:: RECORDED DATA

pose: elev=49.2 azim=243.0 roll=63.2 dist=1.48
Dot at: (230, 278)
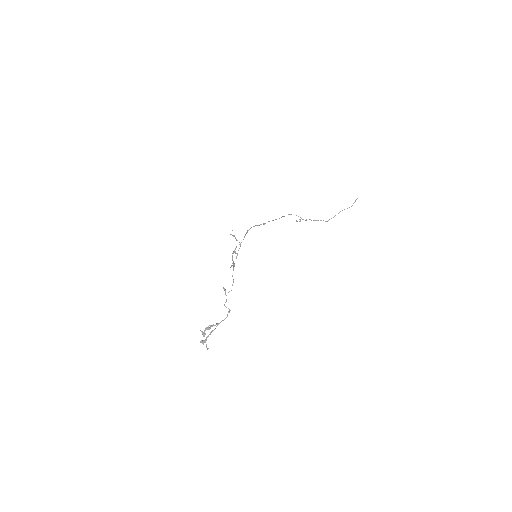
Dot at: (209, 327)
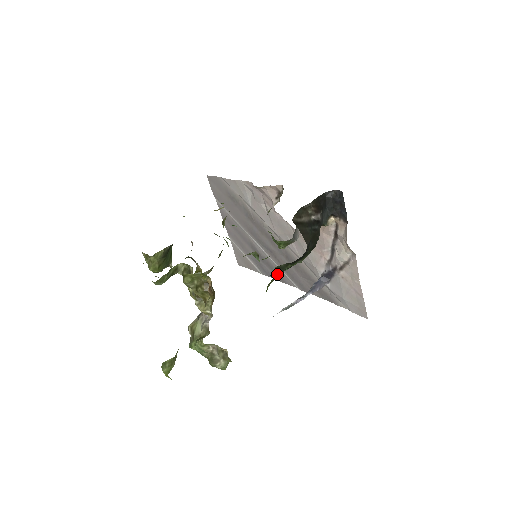
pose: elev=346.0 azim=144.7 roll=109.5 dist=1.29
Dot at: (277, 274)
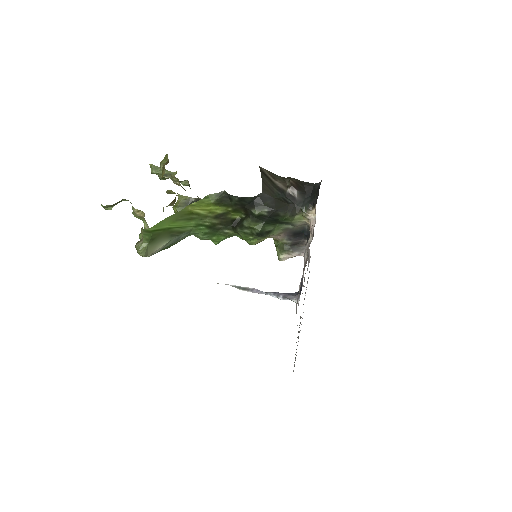
Dot at: (222, 195)
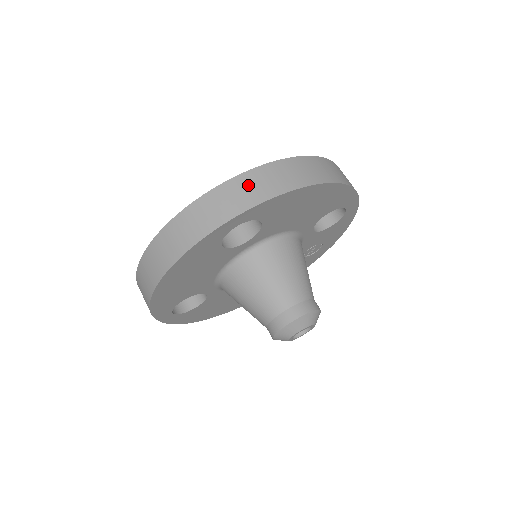
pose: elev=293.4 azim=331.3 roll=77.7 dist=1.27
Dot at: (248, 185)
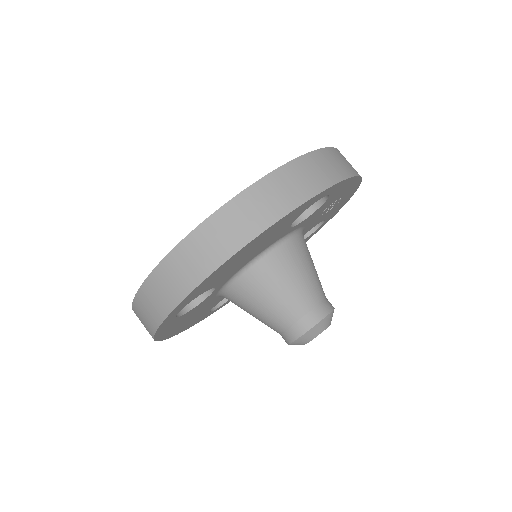
Dot at: (159, 287)
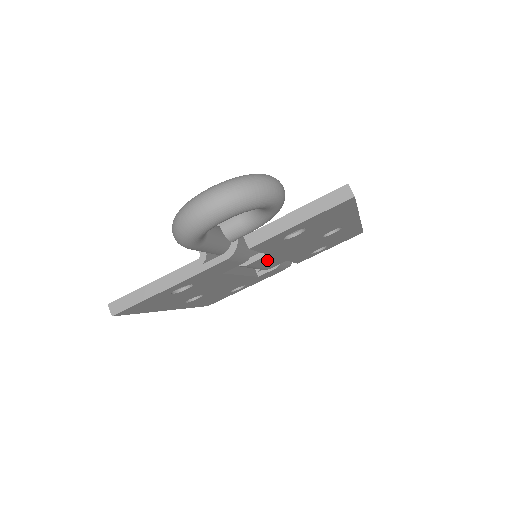
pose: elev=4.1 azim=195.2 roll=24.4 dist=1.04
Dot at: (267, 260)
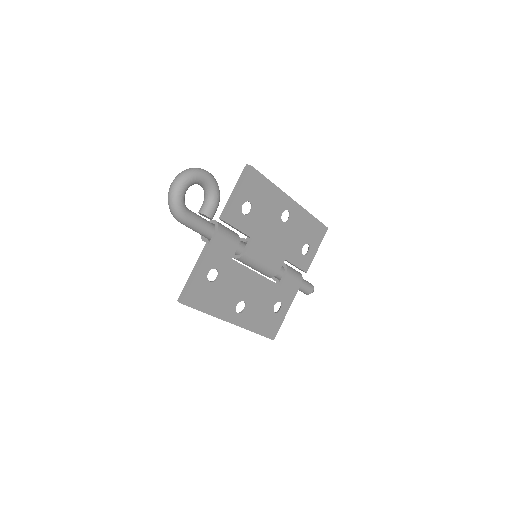
Dot at: (260, 250)
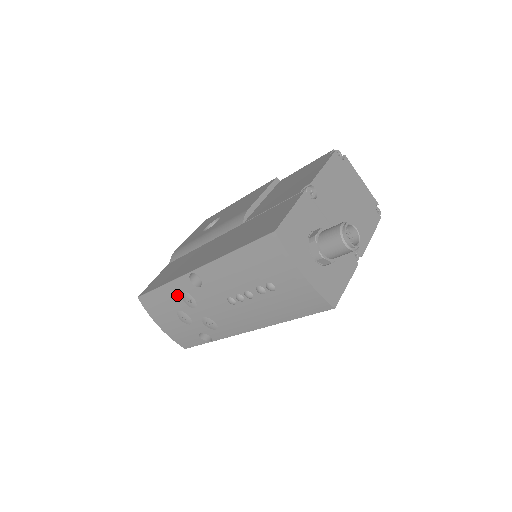
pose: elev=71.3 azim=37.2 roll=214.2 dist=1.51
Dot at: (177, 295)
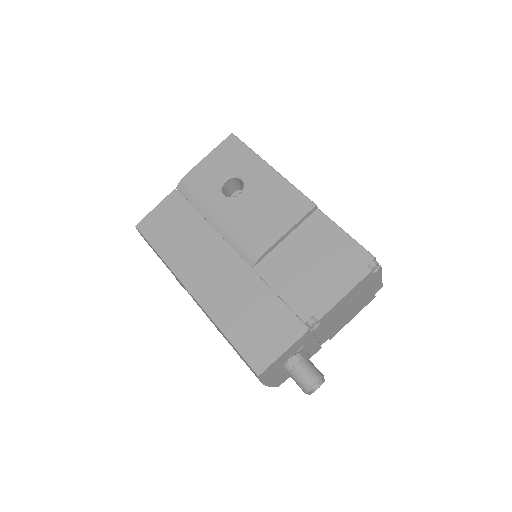
Dot at: (171, 272)
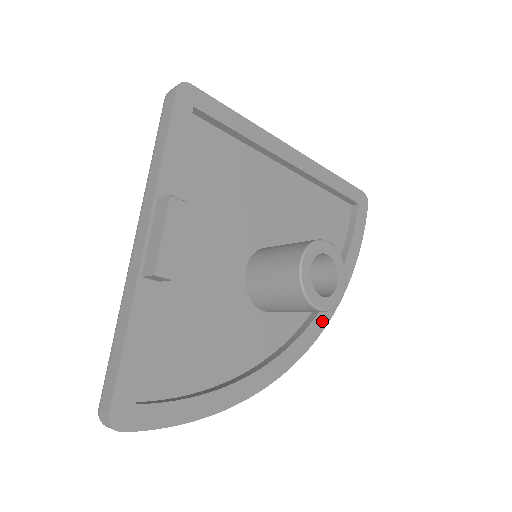
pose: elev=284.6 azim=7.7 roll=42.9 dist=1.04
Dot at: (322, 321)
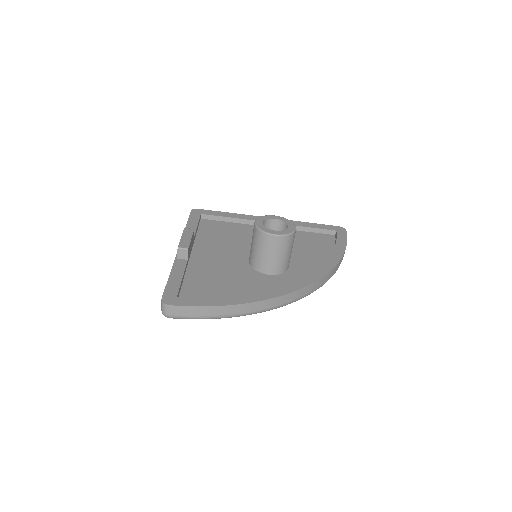
Dot at: (319, 274)
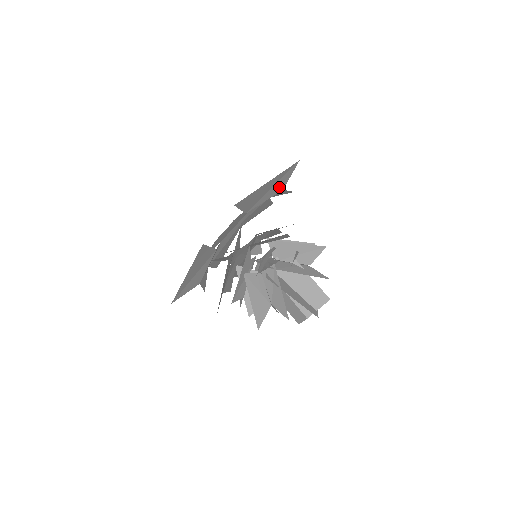
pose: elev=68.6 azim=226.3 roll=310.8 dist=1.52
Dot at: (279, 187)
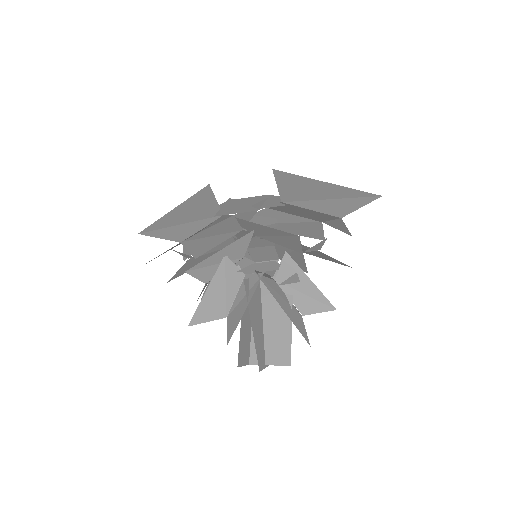
Dot at: (339, 209)
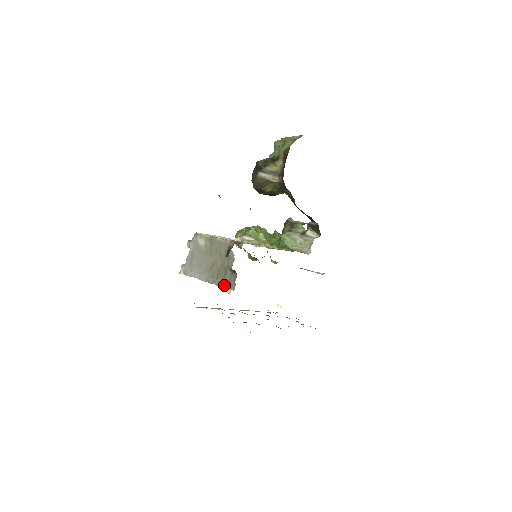
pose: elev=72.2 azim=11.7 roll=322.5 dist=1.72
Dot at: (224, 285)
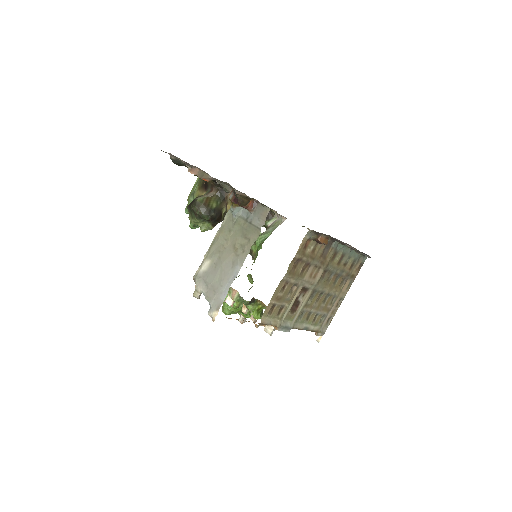
Dot at: (259, 226)
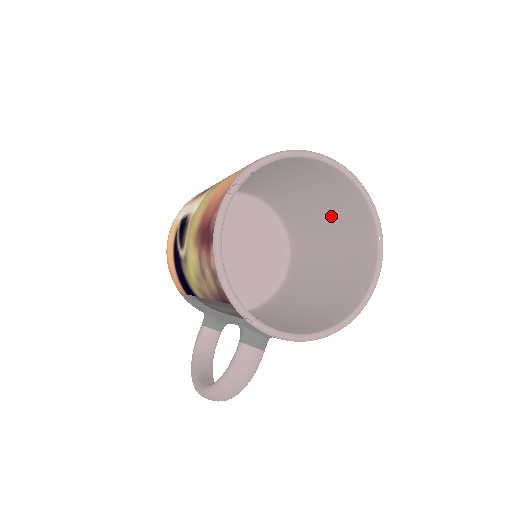
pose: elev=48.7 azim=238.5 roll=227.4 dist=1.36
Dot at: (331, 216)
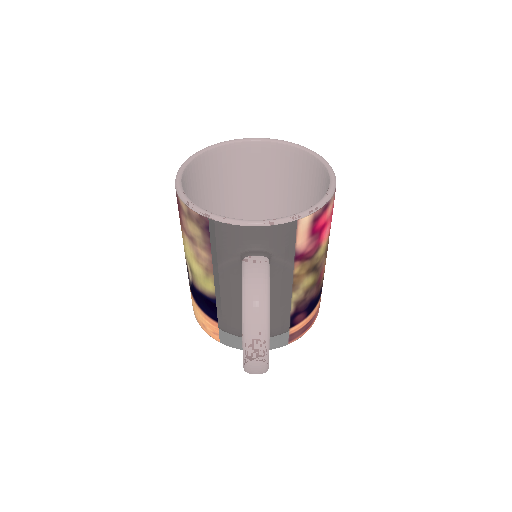
Dot at: (295, 196)
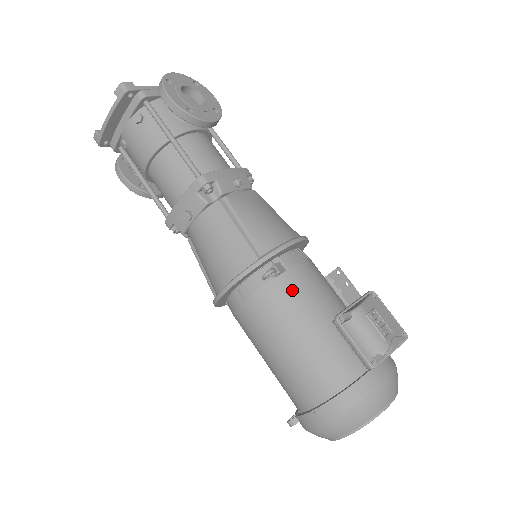
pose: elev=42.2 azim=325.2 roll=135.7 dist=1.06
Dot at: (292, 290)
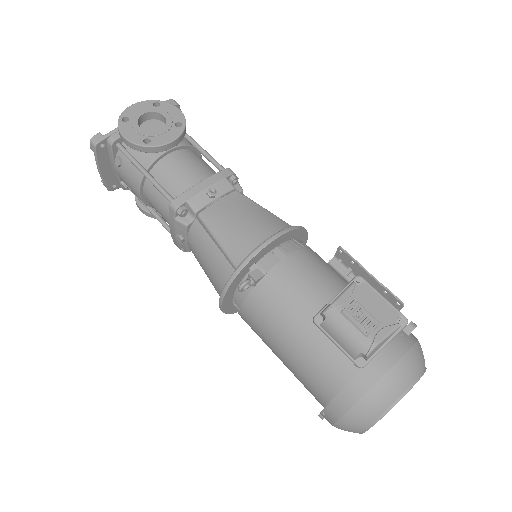
Dot at: (274, 295)
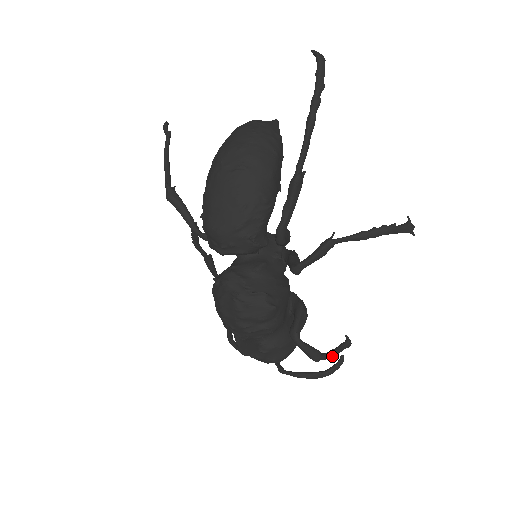
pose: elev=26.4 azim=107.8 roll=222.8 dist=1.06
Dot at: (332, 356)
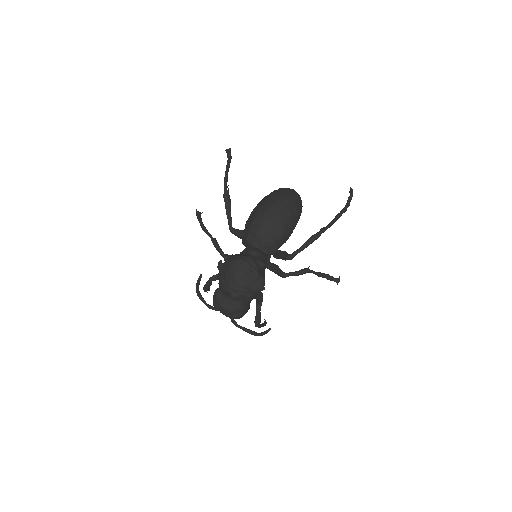
Dot at: occluded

::::

# EXERCISE
Print the lines starting at the line that contains "pose: elev=284.6 azim=7.7 roll=42.9 dist=1.04" and ending at the line that contains "Dot at: (274, 295)", both included, and leave the pictures out of your answer.

# RESULT
pose: elev=284.6 azim=7.7 roll=42.9 dist=1.04
Dot at: (322, 321)
Dot at: (319, 274)
pose: elev=68.6 azim=226.3 roll=310.8 dist=1.52
Dot at: (279, 187)
Dot at: (339, 209)
pose: elev=72.2 azim=11.7 roll=322.5 dist=1.72
Dot at: (224, 285)
Dot at: (259, 226)
pose: elev=48.7 azim=238.5 roll=227.4 dist=1.36
Dot at: (331, 216)
Dot at: (295, 196)
pose: elev=42.2 azim=325.2 roll=135.7 dist=1.06
Dot at: (292, 290)
Dot at: (274, 295)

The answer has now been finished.